> Kutipan Teks:
RadarJateng.com, Pendidikan – Pada usia dini ini sebaiknya guru mengetahui tentang karakteristik perkembangan social-emosional anak didik, agar bisa mengarahkan ke perilaku yang baik, diantaranya sebagai berikut: (1) menunjukkan penghargaan terhadap guru; (2) tidak terlalu cepat menangis bila menginginkan sesuatu tidak terpenuhi; (3) tidak menunjukkan sikap murung; (4) tidak suka menentang guru; (4) tidak suka mengganggu teman: (5) senang bermain dengan anak lai; (5) tidak suka menyendiri; (6) menolong dan membela teman (Nugraha; Rachmawati,2008).
Dalam kaitannya dengan pendidikan informal terutama dalam lingkungan keluarga selama ini belum memberikan kontribusi berarti dalam mendukung pencapaian kompetensi dan pembentukan karakter peserta didik. Kesibukan dan aktivitas kerja orang tua yang relatif tinggi, kurangnya pemahaman orang tua dalam mendidik anak di lingkungan keluarga, pengaruh pergaulan di lingkungan sekitar, dan pengaruh media elektronik ditengarai bisa berpengaruh negatif terhadap perkembangan dan pencapaian hasil belajar peserta didik.
Salah satu alternatif untuk mengatasi permasalahan tersebut adalah melalui pendidikan karakter terpadu, yaitu memadukan dan mengoptimalkan kegiatan pendidikan informal lingkungan keluarga dengan pendidikan formal di sekolah. Dalam hal ini, waktu belajar peserta didik di sekolah perlu dioptimalkan agar peningkatan mutu hasil belajar dapat dicapai, terutama dalam pembentukan karakter peserta didik .
Pembentukan karakter anak usia dini dengan memperhatikan karakteristik perkembangan social-emosional anak didik, agar bisa mengarahkan ke perilaku yang yang lebih baik. Beberapa metode yang dapat dilakukan untuk menanamkan nilai – nilai karakter pada anak adalah :
Melalui metode bercerita, anak dapat mengembangkan imajinasinya sesuai dengan keinginannya. Bercerita bagi seorang anak adalah sesuatu yang menyenangkan. Dalam bercerita seorang anak dapat memperoleh nilai yang berarti bagi proses pembelajaran dan perkembangan emosi dan sosialnya. Bercerita dapat berfungsi sebagai alat untuk mendukung proses pembelajaran berbagai ilmu pengetahuan dan nilai pada anak (Hidayat, 2003).

> Yang Harus Dikerjakan:
1. Dalam teks tentang pendidikan karakter anak usia dini, apa alternatif yang disebut untuk mengatasi kurangnya peran pendidikan di lingkungan keluarga?
2. Teruskan teks tentang pendidikan karakter anak usia dini, mulai setelah kalimat terakhirnya.

> Data Tersedia:

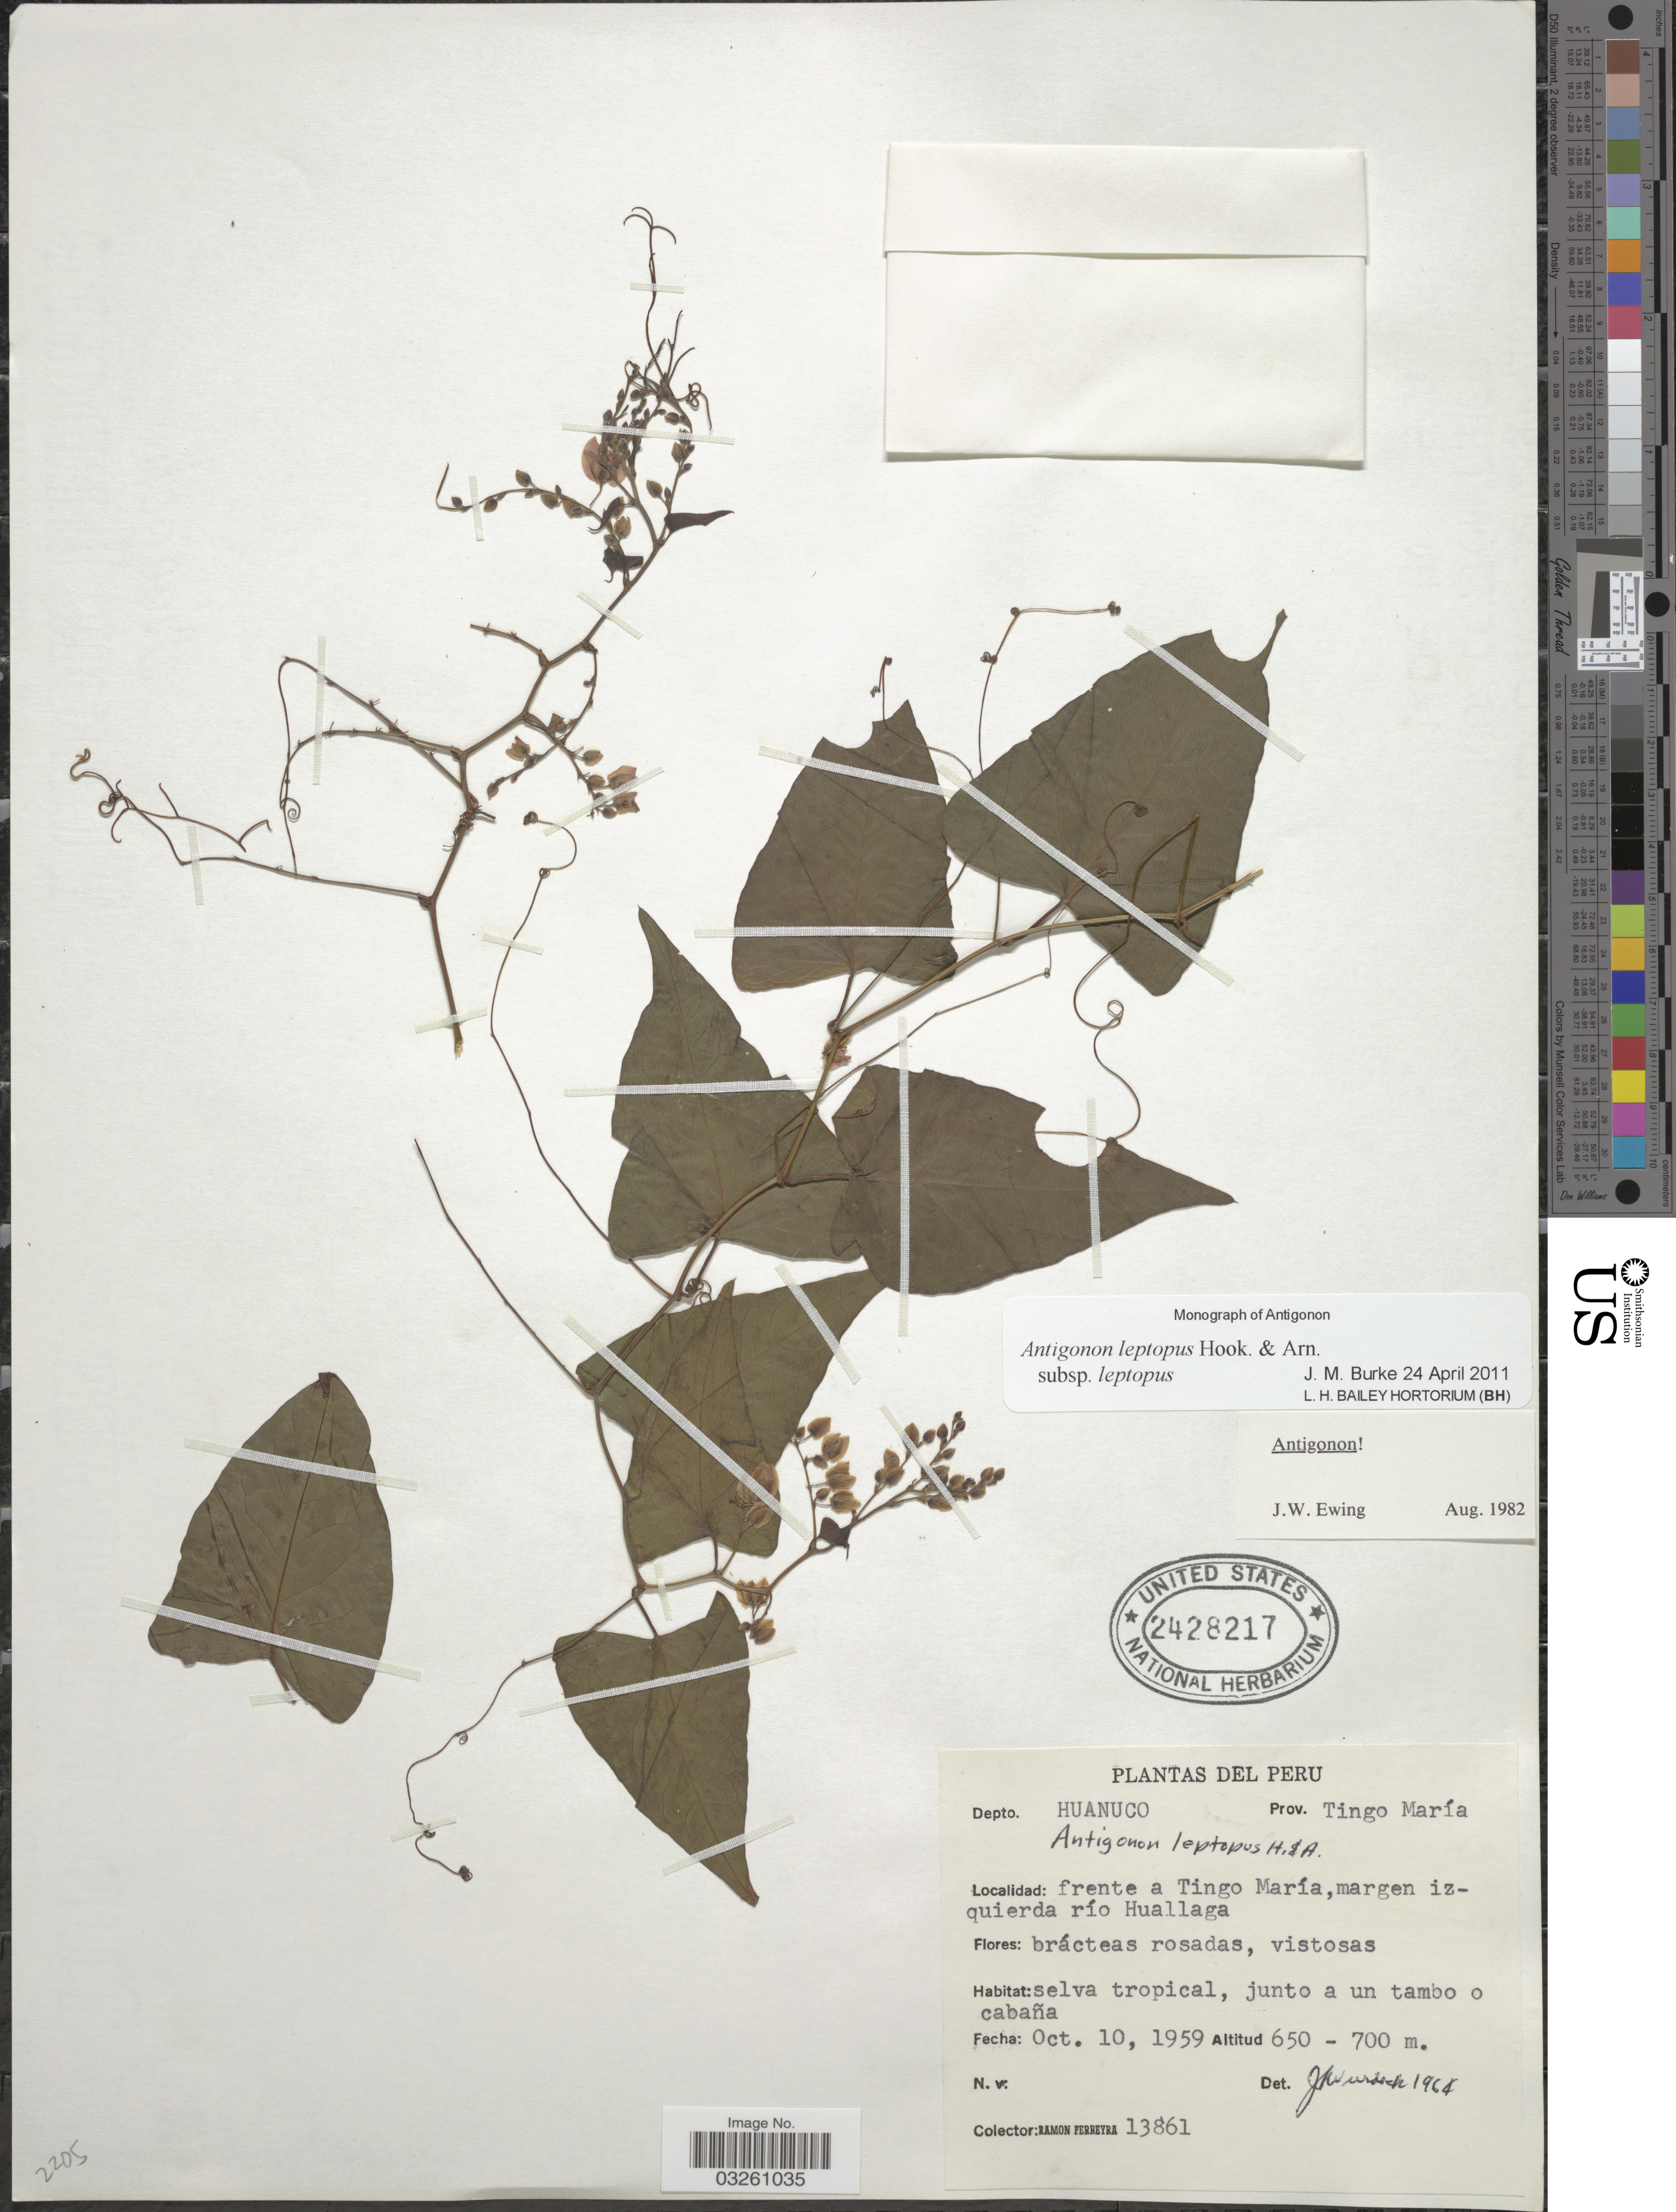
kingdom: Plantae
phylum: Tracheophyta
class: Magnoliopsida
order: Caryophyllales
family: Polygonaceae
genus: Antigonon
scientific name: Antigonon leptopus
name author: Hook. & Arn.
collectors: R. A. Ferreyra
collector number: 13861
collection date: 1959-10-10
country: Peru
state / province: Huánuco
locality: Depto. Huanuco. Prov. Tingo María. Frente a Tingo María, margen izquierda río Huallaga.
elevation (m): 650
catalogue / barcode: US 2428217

> Jawaban Tugas:
1. Pendidikan karakter terpadu, yaitu memadukan dan mengoptimalkan kegiatan pendidikan informal lingkungan keluarga dengan pendidikan formal di sekolah.

2.
Cerita tentang kancil yang cerdik, kancil dan buaya, bawang putih dan bawang merah, merupakan contoh lain dari penggunaan ceritera untuk menanamkan nilai-nilai pada anak. Bercerita juga dapat berfungsi untuk membangun hubungan yang erat dengan anak, karena memalui cerita, para pendidik dapat berinteraksi secara hangat dan akrab, terlebih lagi jika mereka menyelingi atau melengkapi cerita-cerita itu dengan unsur humor (Solehudin, 2000).
Melalui bercakap-cakap dan tanya jawab, anak dapat mengembangkan kemampuan dalam berkomunikasi. Komunikasi adalah pertukaran pikiran dan perasaan yang dapat dilakukan dalam berbagai bentuk bahasa, seperti gerakan tubuh, ekspresi wajah, secara lisan atau lewat bahasa tulisan. Yang paling efektif dalam berkomunikasi adalah menggunakan bahasa lisan. Ada hal yang harus dipenuhi dalam berkomunikasi, yaitu anak harus menggunakan bahasa yang juga dapat dimengerti oleh orang lain baik secara verbal maupun non verbal.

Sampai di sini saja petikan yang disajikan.